Similarly, beauty therapists have seen the rising demand and waned a piece of the pie. Anyone can go and do a one- or two-day training course before they start injecting people. Is this really enough time to feel confident in your ability as an injector?
Botulinum toxin, aka Botox®, is a prescription-only medicine and by law you should have a face-to-face meeting with a registered prescriber before it is administered. You must be medically trained to be a prescriber and not all nurses, doctors and dentists are qualified to do this.
There have been cases where prescribers are charging extra to avoid the in-person consultation, or over-prescribing so the practitioner has extra stock. Some are by-passing the prescription and buying cheap unlicensed products online.
With dermal fillers, anyone can buy or inject it – even me or you. They come with the same restrictions as buying a ballpoint pen. Not all are tested for safety and effectiveness.
For certain treatments, such as thread lifting, liposuction, cosmetic surgery or IV infusions, a medically trained practitioner should be registered with the CQC. But, bizarrely, this doesn’t apply to non-medics.

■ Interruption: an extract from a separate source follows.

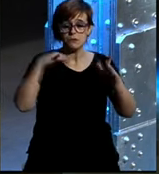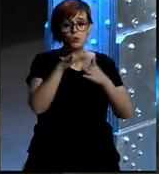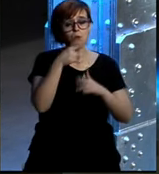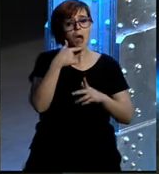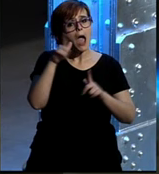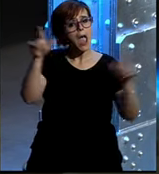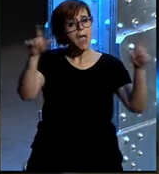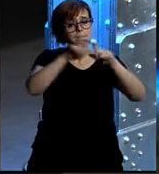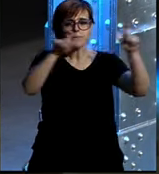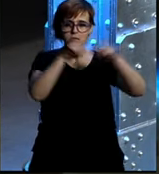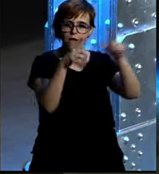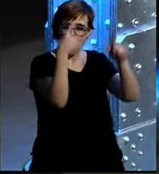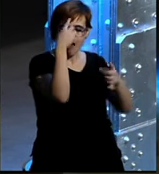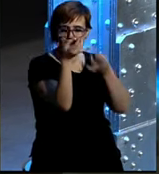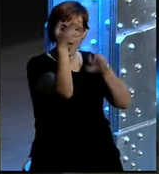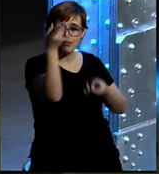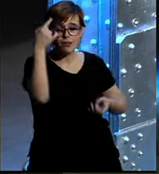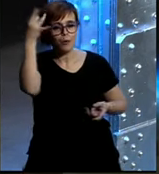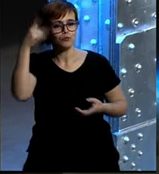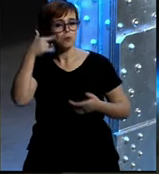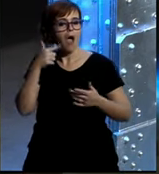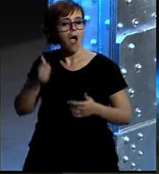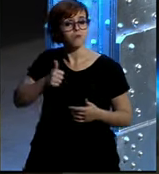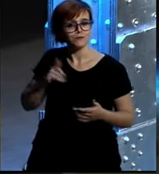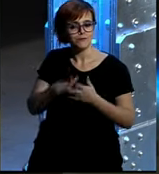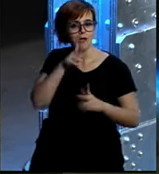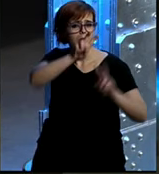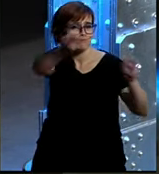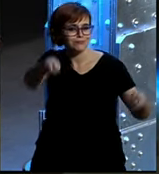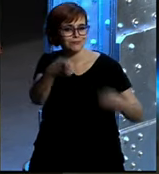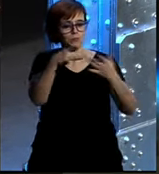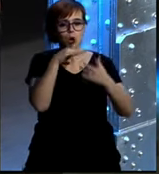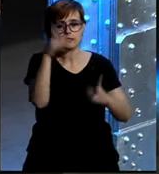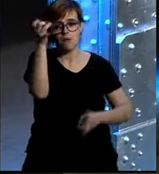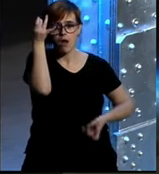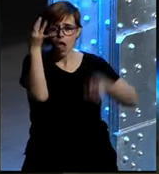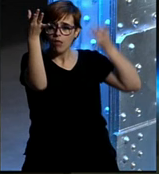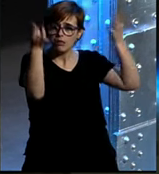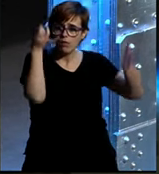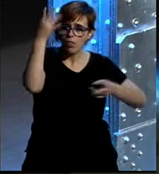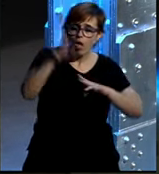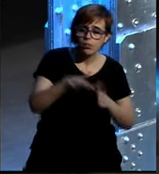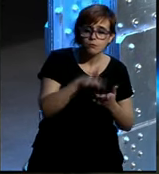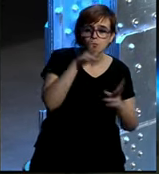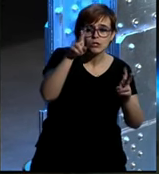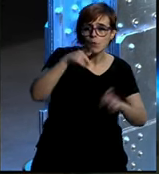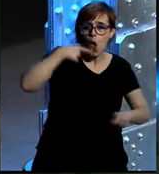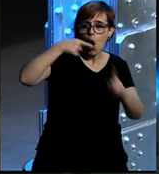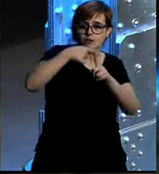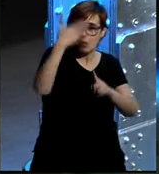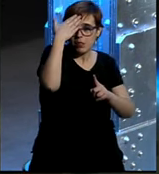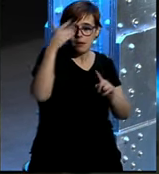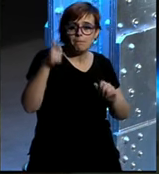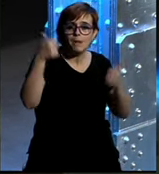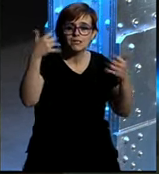empresas creativas donde hay que tirarse un poco de la moto hablando claro porque estamos en un sector de creatividad donde la clave para conseguir un trabajo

Laser treatments also used to be CQC regulated, but this changed in 2010.
The main law surrounding non-surgical cosmetic procedures is the Botulinum Toxin and Cosmetic Fillers (Children) Act 2021 that makes it illegal to administer them to under 18s. Under the new license scheme, this age limit would encompass all non-surgical cosmetic procedures.
Based on the outcome of the public consultation exercise, the government will review the feedback received. By involving members of the public, it makes the process fairer and takes on board everyone’s opinion instead of a select few.
Once completed, the regulations that will underpin the licensing scheme can be finalised and become subject to legislative scrutiny through the affirmative Parliamentary process. This means that the new draft regulations must then be debated in, and approved by, both Houses of Parliament.
Professor David Sines CBE, Chair of the Joint Council for Cosmetic Practitioners, said: “All too often it is the NHS – and therefore the taxpayer – that has to pick up the pieces when a cosmetic procedure goes wrong. We warmly welcome this important step towards proper regulation. Nothing is more important than public protection and patient safety.”